### KUTIPAN SUMBER
-=-=-

Bagi Chomsky isu perubahan iklim adalah hal sangat serius, ia menganggap itu ancaman besar masa depan di samping perang nuklir. Lagi-lagi ia mengungkapkan kebebalan pemerintah AS, alih-alih mendukung usaha mengerem perubahan iklim dan pemanasan global, pemerintah AS berada paling depan untuk menyangkal hal tersebut. Chomksy menyebut Trump (saat itu belum menjabat sebagai presiden) bersama rekan-rekannya di partai Republik, termasuk pihak yang sangat keras menyakini dan mengkampanyekan bahwa isu perubahan iklim adalah omong kosong, hoaks yang dibuat Cina. Setelah menjabat presiden, sikap itu lebih kentara. Seperti kita tahu, Trump keluar dari kesepakatan iklim dunia di Paris 2015. Well, pria ini agaknya keluar dari berbagai kesepakatan baik untuk kemaslahatan manusia.

-=-=-

### DATA MASUKAN
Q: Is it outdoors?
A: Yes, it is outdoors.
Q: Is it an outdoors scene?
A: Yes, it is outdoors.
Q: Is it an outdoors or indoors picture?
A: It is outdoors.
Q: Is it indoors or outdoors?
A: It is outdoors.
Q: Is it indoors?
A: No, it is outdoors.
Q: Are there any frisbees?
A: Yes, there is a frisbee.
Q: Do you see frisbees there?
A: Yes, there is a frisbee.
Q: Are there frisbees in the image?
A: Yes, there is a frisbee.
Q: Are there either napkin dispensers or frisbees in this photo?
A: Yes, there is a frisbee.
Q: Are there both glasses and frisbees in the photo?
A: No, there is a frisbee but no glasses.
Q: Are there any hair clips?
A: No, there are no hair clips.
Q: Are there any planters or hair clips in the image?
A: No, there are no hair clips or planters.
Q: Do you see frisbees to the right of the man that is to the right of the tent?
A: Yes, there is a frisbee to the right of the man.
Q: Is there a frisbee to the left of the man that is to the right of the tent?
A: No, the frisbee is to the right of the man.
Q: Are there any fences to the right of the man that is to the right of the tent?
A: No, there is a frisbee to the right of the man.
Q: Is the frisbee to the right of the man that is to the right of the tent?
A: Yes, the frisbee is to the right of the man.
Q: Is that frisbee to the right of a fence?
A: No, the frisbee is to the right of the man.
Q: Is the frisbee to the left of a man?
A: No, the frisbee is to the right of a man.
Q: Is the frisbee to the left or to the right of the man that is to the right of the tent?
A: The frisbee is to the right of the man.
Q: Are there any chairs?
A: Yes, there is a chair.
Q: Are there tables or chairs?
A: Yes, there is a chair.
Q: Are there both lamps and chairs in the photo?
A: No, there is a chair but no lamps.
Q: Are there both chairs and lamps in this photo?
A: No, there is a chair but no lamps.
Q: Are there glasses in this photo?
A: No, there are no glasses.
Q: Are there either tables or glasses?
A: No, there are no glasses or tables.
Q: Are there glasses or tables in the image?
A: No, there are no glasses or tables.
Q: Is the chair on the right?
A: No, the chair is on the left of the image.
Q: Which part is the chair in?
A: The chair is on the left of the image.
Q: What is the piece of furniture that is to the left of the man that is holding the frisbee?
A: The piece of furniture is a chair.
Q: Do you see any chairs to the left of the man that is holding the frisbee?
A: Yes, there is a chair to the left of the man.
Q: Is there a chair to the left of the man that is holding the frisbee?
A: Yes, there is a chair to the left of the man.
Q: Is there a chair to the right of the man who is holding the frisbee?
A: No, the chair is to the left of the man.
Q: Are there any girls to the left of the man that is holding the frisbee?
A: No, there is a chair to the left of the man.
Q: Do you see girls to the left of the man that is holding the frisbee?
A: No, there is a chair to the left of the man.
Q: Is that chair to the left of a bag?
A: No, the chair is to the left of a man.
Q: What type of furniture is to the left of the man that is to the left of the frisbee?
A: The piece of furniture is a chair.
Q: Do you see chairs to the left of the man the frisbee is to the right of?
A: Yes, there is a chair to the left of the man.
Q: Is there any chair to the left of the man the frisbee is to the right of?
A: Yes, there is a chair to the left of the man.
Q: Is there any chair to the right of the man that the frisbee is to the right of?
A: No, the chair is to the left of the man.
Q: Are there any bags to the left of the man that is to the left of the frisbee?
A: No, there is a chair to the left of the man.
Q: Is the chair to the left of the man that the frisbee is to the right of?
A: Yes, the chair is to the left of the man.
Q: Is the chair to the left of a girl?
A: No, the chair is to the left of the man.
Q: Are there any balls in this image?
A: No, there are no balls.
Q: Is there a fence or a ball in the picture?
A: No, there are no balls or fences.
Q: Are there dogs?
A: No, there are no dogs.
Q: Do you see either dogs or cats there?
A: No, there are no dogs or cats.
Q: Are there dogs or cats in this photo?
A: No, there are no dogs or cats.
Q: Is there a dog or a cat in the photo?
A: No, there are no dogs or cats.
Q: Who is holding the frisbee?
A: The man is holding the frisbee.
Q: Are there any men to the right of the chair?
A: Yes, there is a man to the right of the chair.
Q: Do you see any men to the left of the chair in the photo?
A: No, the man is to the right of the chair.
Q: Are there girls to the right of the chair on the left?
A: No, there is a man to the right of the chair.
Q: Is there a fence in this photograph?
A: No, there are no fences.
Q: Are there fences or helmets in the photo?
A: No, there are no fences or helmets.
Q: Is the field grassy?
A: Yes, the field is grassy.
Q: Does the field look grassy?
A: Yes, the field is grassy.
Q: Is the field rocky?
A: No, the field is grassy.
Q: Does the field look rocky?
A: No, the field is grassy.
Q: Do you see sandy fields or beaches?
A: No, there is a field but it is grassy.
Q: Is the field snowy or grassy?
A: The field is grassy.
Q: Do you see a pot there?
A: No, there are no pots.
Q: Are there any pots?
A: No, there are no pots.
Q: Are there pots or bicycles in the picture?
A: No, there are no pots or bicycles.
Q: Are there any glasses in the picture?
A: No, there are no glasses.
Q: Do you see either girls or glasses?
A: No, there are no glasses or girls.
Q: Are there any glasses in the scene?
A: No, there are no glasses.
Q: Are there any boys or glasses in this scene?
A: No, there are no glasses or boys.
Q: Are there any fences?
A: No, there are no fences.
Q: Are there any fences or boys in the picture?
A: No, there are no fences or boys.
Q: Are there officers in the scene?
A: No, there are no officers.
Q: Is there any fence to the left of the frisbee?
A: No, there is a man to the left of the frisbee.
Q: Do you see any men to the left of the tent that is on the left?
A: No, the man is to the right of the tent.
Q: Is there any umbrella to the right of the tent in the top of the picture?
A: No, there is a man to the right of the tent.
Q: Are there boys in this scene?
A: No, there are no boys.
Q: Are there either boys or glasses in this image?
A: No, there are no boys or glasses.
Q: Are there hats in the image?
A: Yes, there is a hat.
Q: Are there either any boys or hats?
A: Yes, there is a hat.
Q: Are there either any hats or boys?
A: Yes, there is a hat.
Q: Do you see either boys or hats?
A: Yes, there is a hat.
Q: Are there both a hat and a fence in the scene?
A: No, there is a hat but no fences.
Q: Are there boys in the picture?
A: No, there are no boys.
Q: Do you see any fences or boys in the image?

-=-=-

### LATIHAN A
Tulis ulang kata demi kata seluruh kutipan tentang Chomsky dan perubahan iklim.
### LATIHAN B
Cari semua baris dalam daftar yang memuat kata "fences", lalu salin baris-baris itu. Huruf besar dan kecil dibedakan.

### JAWABAN A
Bagi Chomsky isu perubahan iklim adalah hal sangat serius, ia menganggap itu ancaman besar masa depan di samping perang nuklir. Lagi-lagi ia mengungkapkan kebebalan pemerintah AS, alih-alih mendukung usaha mengerem perubahan iklim dan pemanasan global, pemerintah AS berada paling depan untuk menyangkal hal tersebut. Chomksy menyebut Trump (saat itu belum menjabat sebagai presiden) bersama rekan-rekannya di partai Republik, termasuk pihak yang sangat keras menyakini dan mengkampanyekan bahwa isu perubahan iklim adalah omong kosong, hoaks yang dibuat Cina. Setelah menjabat presiden, sikap itu lebih kentara. Seperti kita tahu, Trump keluar dari kesepakatan iklim dunia di Paris 2015. Well, pria ini agaknya keluar dari berbagai kesepakatan baik untuk kemaslahatan manusia.

### JAWABAN B
Q: Are there any fences to the right of the man that is to the right of the tent?
A: No, there are no balls or fences.
A: No, there are no fences.
Q: Are there fences or helmets in the photo?
A: No, there are no fences or helmets.
Q: Are there any fences?
A: No, there are no fences.
Q: Are there any fences or boys in the picture?
A: No, there are no fences or boys.
A: No, there is a hat but no fences.
Q: Do you see any fences or boys in the image?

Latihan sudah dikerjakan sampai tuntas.